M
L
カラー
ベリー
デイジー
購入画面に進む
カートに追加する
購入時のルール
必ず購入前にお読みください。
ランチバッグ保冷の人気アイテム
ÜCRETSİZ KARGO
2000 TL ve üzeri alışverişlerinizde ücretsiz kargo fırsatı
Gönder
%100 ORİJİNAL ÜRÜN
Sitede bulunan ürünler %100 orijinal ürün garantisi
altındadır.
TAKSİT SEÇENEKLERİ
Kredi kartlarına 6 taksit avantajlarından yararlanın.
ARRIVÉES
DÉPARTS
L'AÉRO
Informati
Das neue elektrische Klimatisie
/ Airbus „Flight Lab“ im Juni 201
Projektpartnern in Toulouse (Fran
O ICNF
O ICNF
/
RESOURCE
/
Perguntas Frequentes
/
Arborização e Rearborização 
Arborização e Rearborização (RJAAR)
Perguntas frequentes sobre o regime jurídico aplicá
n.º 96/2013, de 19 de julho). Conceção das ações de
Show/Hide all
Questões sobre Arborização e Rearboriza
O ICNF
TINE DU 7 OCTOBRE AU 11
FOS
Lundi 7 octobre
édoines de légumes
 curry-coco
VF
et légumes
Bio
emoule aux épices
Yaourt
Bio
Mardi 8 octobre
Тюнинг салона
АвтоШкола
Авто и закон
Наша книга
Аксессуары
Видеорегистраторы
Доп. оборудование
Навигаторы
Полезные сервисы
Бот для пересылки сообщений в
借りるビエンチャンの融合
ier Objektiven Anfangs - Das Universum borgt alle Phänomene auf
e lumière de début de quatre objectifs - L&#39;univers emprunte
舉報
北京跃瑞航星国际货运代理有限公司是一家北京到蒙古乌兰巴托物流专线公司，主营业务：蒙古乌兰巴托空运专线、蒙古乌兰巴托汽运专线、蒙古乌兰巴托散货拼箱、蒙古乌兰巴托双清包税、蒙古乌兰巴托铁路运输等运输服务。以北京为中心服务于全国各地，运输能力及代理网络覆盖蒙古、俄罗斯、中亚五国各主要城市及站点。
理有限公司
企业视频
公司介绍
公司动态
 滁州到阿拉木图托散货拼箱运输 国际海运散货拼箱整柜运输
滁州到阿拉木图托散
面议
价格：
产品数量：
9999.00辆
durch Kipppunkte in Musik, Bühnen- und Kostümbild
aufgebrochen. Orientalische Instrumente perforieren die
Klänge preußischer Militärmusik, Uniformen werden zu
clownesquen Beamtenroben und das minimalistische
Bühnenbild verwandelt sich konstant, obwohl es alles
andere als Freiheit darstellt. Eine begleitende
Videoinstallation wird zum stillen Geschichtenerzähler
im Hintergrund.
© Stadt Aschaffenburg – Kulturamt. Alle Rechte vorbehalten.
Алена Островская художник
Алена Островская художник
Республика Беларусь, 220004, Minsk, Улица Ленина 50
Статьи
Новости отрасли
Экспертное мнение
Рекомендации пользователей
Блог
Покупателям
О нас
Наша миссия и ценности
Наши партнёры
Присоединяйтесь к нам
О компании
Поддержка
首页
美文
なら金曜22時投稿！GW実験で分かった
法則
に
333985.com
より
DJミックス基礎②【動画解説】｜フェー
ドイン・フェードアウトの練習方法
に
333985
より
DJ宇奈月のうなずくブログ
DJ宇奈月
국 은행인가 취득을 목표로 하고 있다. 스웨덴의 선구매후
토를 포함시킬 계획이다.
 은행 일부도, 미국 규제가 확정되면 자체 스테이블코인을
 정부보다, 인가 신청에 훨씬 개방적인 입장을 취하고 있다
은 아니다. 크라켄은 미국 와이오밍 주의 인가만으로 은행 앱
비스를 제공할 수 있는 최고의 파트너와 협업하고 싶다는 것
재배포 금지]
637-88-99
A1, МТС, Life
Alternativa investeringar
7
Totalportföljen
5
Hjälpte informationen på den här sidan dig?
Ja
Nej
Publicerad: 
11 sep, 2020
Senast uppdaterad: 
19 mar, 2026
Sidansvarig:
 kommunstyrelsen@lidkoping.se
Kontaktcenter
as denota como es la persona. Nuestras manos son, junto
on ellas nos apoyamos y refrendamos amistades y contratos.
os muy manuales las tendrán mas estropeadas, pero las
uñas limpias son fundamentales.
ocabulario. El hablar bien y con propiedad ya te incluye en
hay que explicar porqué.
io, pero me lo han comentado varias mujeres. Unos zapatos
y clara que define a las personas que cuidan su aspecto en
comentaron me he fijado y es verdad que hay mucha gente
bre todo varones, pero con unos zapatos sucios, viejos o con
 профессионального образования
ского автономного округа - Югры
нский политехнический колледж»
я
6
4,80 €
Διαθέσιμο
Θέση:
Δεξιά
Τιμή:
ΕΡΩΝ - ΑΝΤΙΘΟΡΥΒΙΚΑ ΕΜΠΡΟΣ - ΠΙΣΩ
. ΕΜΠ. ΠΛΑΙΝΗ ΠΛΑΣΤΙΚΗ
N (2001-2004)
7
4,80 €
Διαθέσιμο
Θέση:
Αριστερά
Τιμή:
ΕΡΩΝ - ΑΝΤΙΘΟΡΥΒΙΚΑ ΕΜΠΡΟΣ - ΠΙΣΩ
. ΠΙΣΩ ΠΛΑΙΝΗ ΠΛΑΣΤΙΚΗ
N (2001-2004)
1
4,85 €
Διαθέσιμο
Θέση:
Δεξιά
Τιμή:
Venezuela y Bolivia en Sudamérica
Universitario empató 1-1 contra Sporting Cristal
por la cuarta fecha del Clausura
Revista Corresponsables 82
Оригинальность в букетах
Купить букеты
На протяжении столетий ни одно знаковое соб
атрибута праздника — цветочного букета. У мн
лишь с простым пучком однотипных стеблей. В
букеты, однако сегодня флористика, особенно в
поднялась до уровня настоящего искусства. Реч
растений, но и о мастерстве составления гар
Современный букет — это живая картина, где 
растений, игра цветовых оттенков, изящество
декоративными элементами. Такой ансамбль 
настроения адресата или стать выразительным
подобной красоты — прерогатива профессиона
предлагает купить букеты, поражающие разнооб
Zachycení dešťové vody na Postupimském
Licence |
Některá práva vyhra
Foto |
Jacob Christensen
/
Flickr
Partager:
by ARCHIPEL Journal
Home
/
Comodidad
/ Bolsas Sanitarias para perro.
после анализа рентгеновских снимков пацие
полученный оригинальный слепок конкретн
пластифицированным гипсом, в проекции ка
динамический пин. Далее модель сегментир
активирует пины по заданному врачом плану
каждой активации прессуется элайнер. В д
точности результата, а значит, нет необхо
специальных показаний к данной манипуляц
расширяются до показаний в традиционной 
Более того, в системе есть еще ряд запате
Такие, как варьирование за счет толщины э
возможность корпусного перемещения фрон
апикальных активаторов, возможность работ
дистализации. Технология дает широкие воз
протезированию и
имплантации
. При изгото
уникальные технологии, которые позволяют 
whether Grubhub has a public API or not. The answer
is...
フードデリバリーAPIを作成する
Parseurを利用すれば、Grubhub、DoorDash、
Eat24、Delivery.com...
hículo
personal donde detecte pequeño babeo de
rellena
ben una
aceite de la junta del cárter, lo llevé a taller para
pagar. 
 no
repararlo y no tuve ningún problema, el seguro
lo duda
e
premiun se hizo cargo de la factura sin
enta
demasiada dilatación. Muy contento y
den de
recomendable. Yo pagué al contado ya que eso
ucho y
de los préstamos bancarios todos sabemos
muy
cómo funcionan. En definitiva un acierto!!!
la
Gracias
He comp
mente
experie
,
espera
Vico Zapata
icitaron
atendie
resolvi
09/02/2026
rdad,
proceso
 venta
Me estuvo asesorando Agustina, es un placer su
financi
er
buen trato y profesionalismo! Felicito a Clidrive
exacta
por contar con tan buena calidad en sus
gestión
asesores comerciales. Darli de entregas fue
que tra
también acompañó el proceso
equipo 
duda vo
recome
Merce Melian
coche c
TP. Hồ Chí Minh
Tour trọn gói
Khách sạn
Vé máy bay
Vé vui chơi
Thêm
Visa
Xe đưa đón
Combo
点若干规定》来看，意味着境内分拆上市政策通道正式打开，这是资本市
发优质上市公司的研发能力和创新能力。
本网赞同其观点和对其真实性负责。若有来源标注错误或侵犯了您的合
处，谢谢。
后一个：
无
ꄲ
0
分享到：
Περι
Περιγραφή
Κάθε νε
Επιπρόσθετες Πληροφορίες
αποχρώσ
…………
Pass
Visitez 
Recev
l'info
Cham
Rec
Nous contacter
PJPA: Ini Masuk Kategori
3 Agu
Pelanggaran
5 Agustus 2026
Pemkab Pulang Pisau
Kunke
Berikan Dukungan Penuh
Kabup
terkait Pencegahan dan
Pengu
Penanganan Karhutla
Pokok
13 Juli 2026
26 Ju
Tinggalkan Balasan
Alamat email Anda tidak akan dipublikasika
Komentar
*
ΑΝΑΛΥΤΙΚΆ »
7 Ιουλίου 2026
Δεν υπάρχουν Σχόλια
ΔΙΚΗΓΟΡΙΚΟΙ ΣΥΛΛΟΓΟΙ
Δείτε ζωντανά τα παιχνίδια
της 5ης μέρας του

• • • • • • •

▶ [Work required]
Only the lines above from the line with "uñas limpias son fundamentales." to the line with "настроения адресата или стать выразительным", those two lines included, should be reproduced exactly.

▶ [Answer space]
uñas limpias son fundamentales.
ocabulario. El hablar bien y con propiedad ya te incluye en
hay que explicar porqué.
io, pero me lo han comentado varias mujeres. Unos zapatos
y clara que define a las personas que cuidan su aspecto en
comentaron me he fijado y es verdad que hay mucha gente
bre todo varones, pero con unos zapatos sucios, viejos o con
 профессионального образования
ского автономного округа - Югры
нский политехнический колледж»
я
6
4,80 €
Διαθέσιμο
Θέση:
Δεξιά
Τιμή:
ΕΡΩΝ - ΑΝΤΙΘΟΡΥΒΙΚΑ ΕΜΠΡΟΣ - ΠΙΣΩ
. ΕΜΠ. ΠΛΑΙΝΗ ΠΛΑΣΤΙΚΗ
N (2001-2004)
7
4,80 €
Διαθέσιμο
Θέση:
Αριστερά
Τιμή:
ΕΡΩΝ - ΑΝΤΙΘΟΡΥΒΙΚΑ ΕΜΠΡΟΣ - ΠΙΣΩ
. ΠΙΣΩ ΠΛΑΙΝΗ ΠΛΑΣΤΙΚΗ
N (2001-2004)
1
4,85 €
Διαθέσιμο
Θέση:
Δεξιά
Τιμή:
Venezuela y Bolivia en Sudamérica
Universitario empató 1-1 contra Sporting Cristal
por la cuarta fecha del Clausura
Revista Corresponsables 82
Оригинальность в букетах
Купить букеты
На протяжении столетий ни одно знаковое соб
атрибута праздника — цветочного букета. У мн
лишь с простым пучком однотипных стеблей. В
букеты, однако сегодня флористика, особенно в
поднялась до уровня настоящего искусства. Реч
растений, но и о мастерстве составления гар
Современный букет — это живая картина, где 
растений, игра цветовых оттенков, изящество
декоративными элементами. Такой ансамбль 
настроения адресата или стать выразительным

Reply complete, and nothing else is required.